Consequently strip -g -I elf32-little <executable> is the generic command usable; while it would be elegant not to apply it to executables produced by the Sailfish-SDK for SFOS ≥ 3.0.2, "double-stripping" makes no difference, but when using the Sailfish-SDK for SFOS ≥ 4.0.0 one has to strip aarch64 executables with -I elf64-little (on x86-64 and i486, i586, i686) or (better) not at all, because support for 64-bit target architectures was introduced by SailfishOS 4.0.0.

P.S.: Using the option -F elf32-little (i.e. set in- and output-format to the same) instead of -I elf32-little (set only input-format) does discard the architecture information for armv7hl executables, too. How to prevent this from happening still has to be researched.

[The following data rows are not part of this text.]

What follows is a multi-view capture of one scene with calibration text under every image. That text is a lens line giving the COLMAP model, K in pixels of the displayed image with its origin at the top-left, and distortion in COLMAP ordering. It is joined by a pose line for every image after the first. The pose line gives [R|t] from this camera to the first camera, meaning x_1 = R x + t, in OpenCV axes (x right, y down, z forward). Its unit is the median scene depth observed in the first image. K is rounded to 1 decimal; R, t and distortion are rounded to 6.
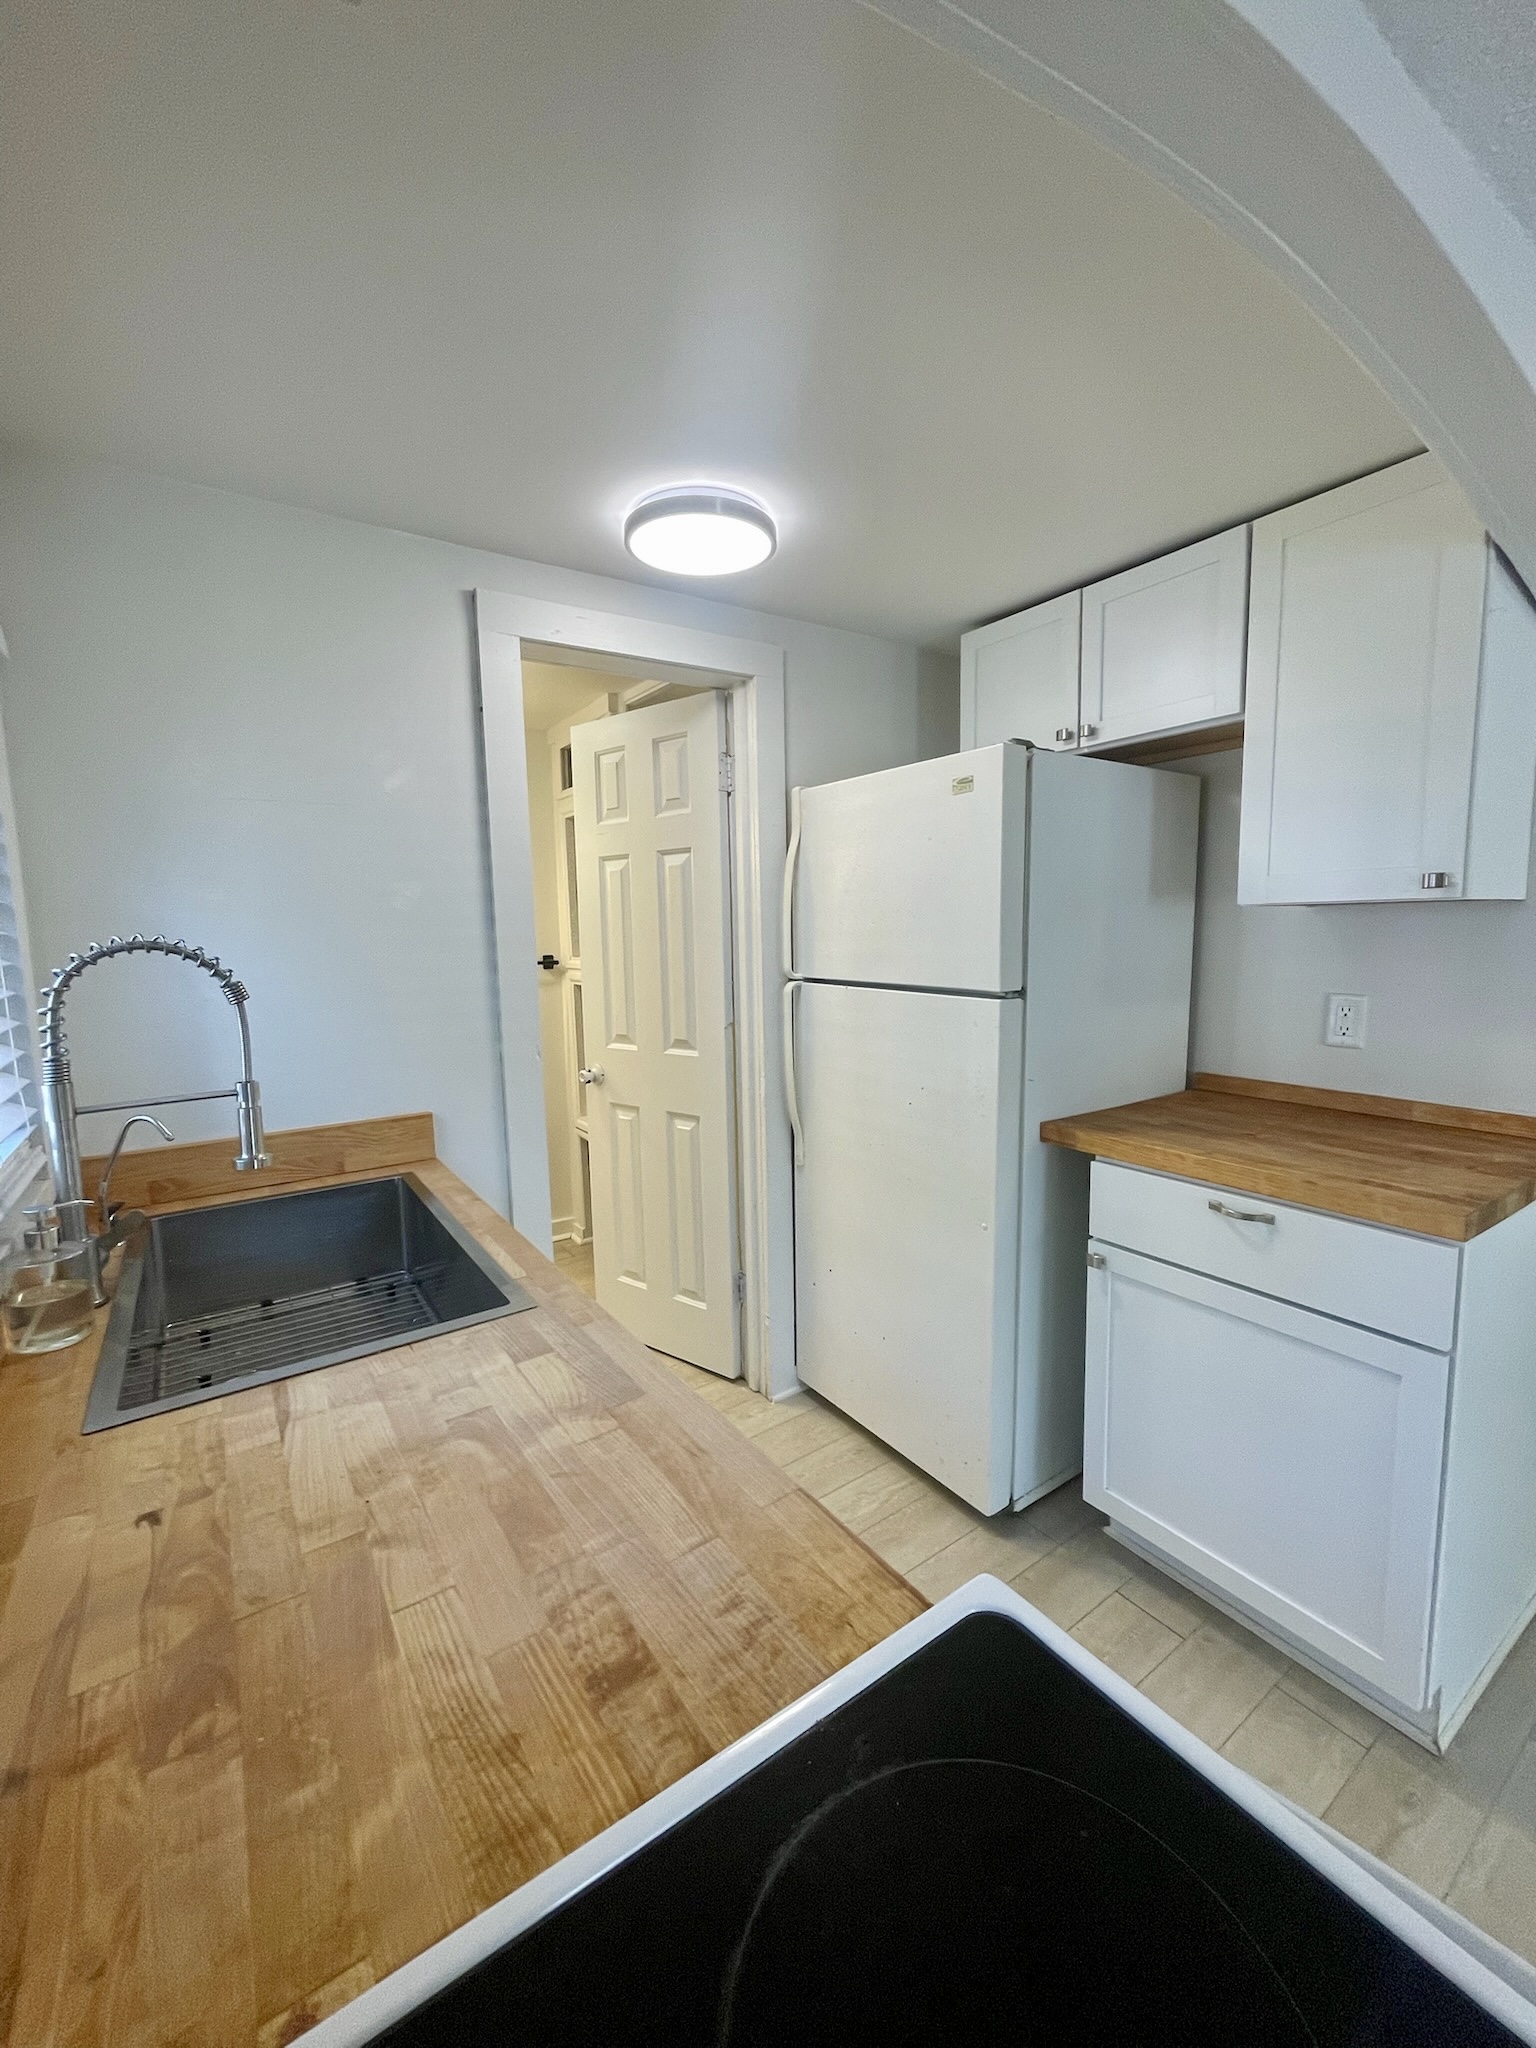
lens RADIAL K [[824.2, 0, 770.1], [0, 824.2, 1027.7], [0, 0, 1]] dist [-0.003632, -0.000119]
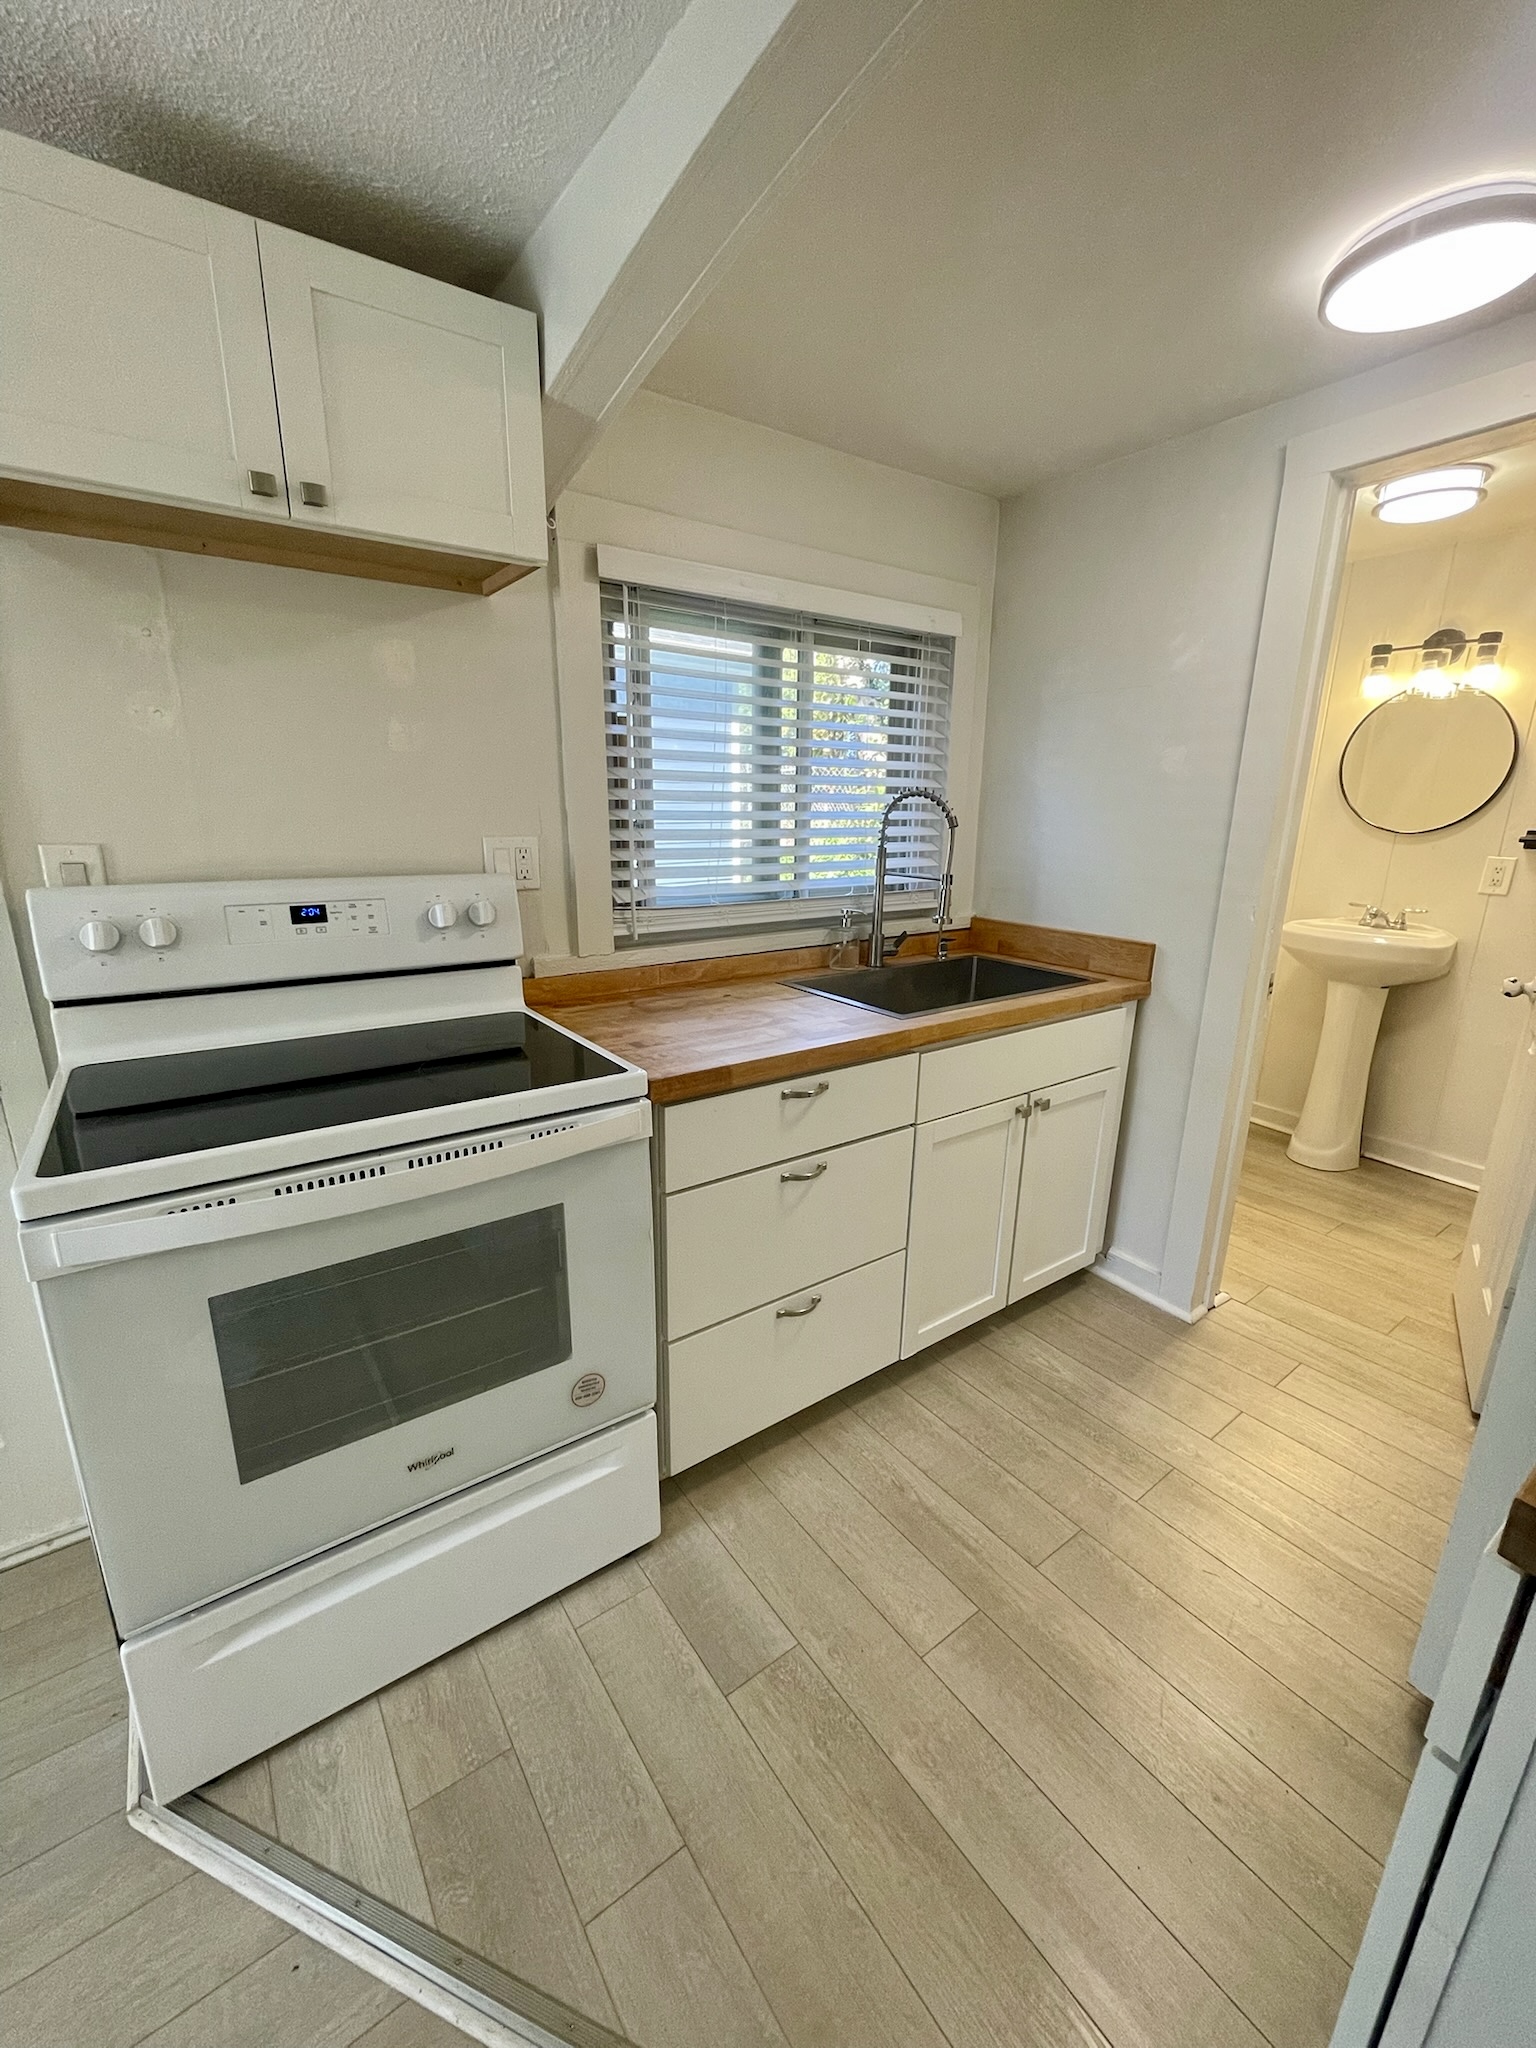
lens RADIAL K [[824.2, 0, 770.1], [0, 824.2, 1027.7], [0, 0, 1]] dist [-0.003632, -0.000119]
pose [[0.025732, 0.282984, -0.958779, 0.749567], [-0.133863, 0.951435, 0.277223, -0.039840], [0.990666, 0.121212, 0.062364, 0.367128]]
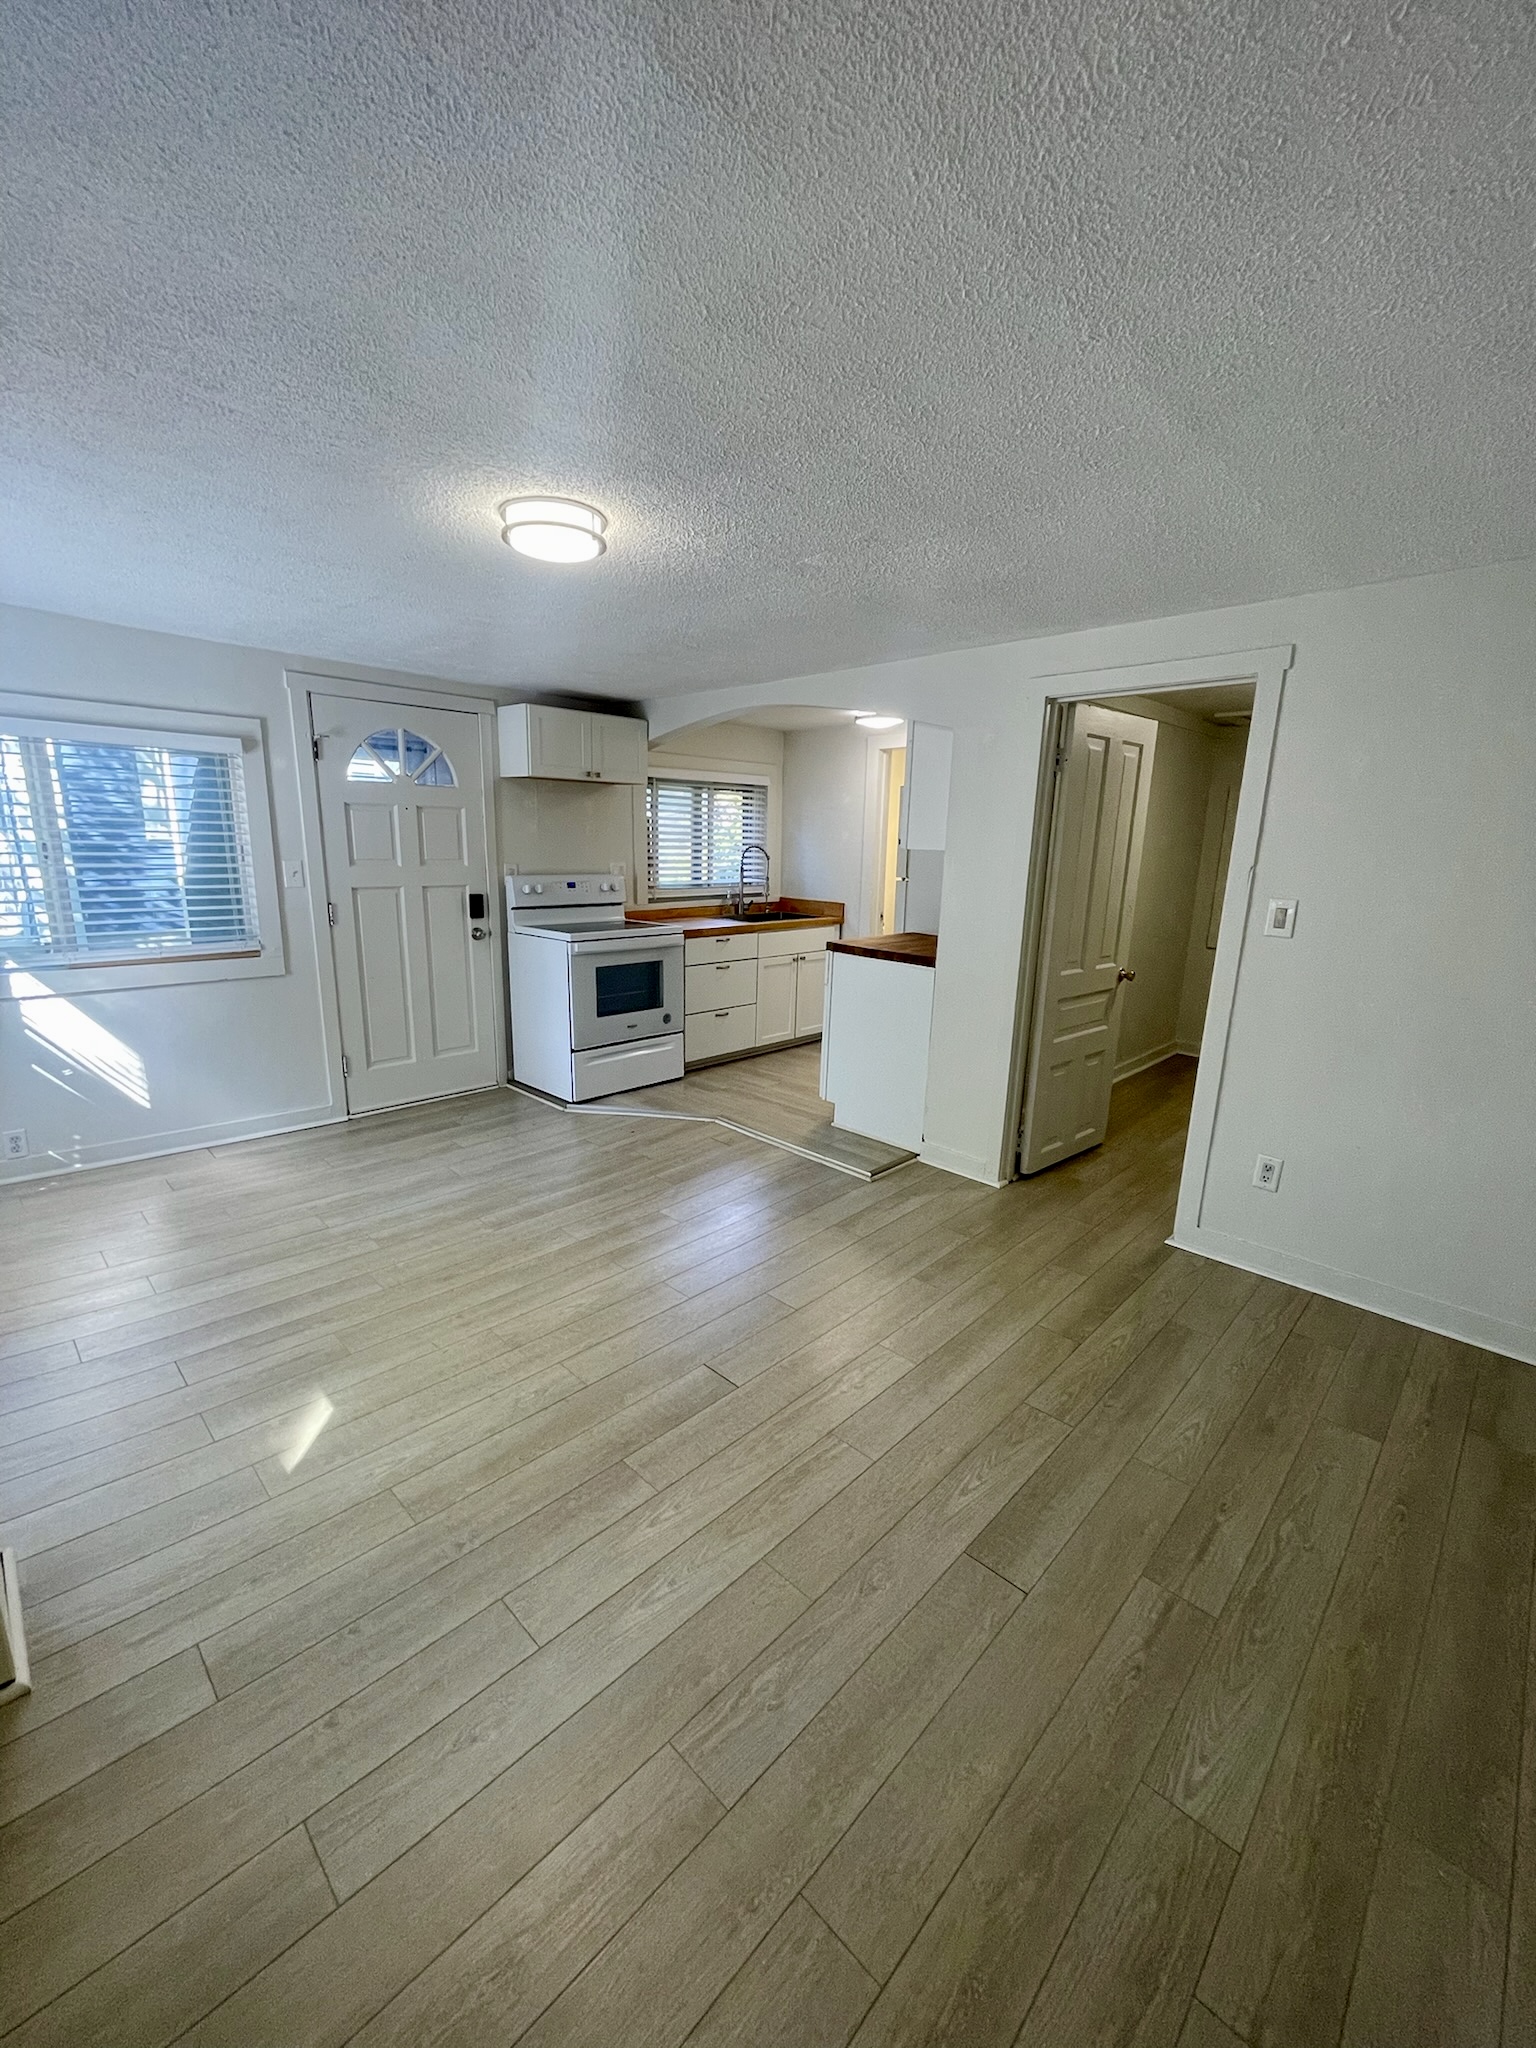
lens RADIAL K [[824.2, 0, 770.1], [0, 824.2, 1027.7], [0, 0, 1]] dist [-0.003632, -0.000119]
pose [[0.205345, 0.248223, -0.946688, 2.656789], [-0.145402, 0.964305, 0.221303, -0.097676], [0.967828, 0.092207, 0.234108, -0.000180]]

Olf0 commented 4 months ago

https://github.com/sailfishos-applications/filecase/issues/45#issuecomment-1945526133:

I found this https://github.com/sailfishos/meego-rpm-config/commit/879399a47827bd56826b85037c79ee88b62d18b5 … … you could do a similar call manually in/after the %install phase to ensure stripping.

Do I understand correctly that the idea of putting an excerpt from your finding into the %install section of the spec file also alleviates the architecture mismatch, because Scratchbox2 (SB2) / MB2 / MOC / the Sailfish-SDK always compile in a VM matching the target architecture (i.e. they perform no "real" cross-compilation, correct?), hence supplying strip with an -I or -F option is not needed?

P.S.: I think I finally understood, why setting up a build environment with Scratchbox2 (SB2) / MB2 is much easier than employing "real" cross-compilation (despite being much slower): I expect many such corner-cases (as with strip) to exist, and these do not exist in a VM emulating the target architecture via qemu.

nephros commented 4 months ago

Do I understand correctly that the idea of putting an excerpt from your finding into the %install section of the spec file also alleviates the architecture mismatch, because Scratchbox2 (SB2) / MB2 / MOC / the Sailfish-SDK always compile in a VM matching the target architecture (i.e. they perform no "real" cross-compilation, correct?), hence supplying strip with an -I or -F option is not needed?

I have not the slightest idea, sorry.

nephros commented 4 months ago

For a good part because I was increasingly having the impression you spend more time on this than me in my role as a repo maintainer, which I and maybe also bystanders may perceive as an imbalance, socially.

Please do not feel pressured by anything I do - I find myself drifting from project to project at the moment, tackling small stuff here and there after something bigger somewhere else has proven frustrating - not really getting anything done for good :)

Olf0 commented 4 months ago

I have not the slightest idea, sorry.

I will give it a try.

Please do not feel pressured by anything I do …

Sometimes a little pressure felt can be quite helpful, at least for me. Otherwise I would have pushed this task back and back again, as I deemed it tedious and potentially resulting in nothing viable. It turned out to be not that boring and by the help of your pointer, likely a viable path arose.

I find myself drifting from project to project at the moment, tackling small stuff here and there after something bigger somewhere else has proven frustrating - not really getting anything done for good :)

Well, you are always very helpful with your expertise and actions for me. But I know this state very well; basically all my actions at GitHub are to feel successful every now and then, despite many will perceive me as successful IRL, too, but I do not perceive it that way.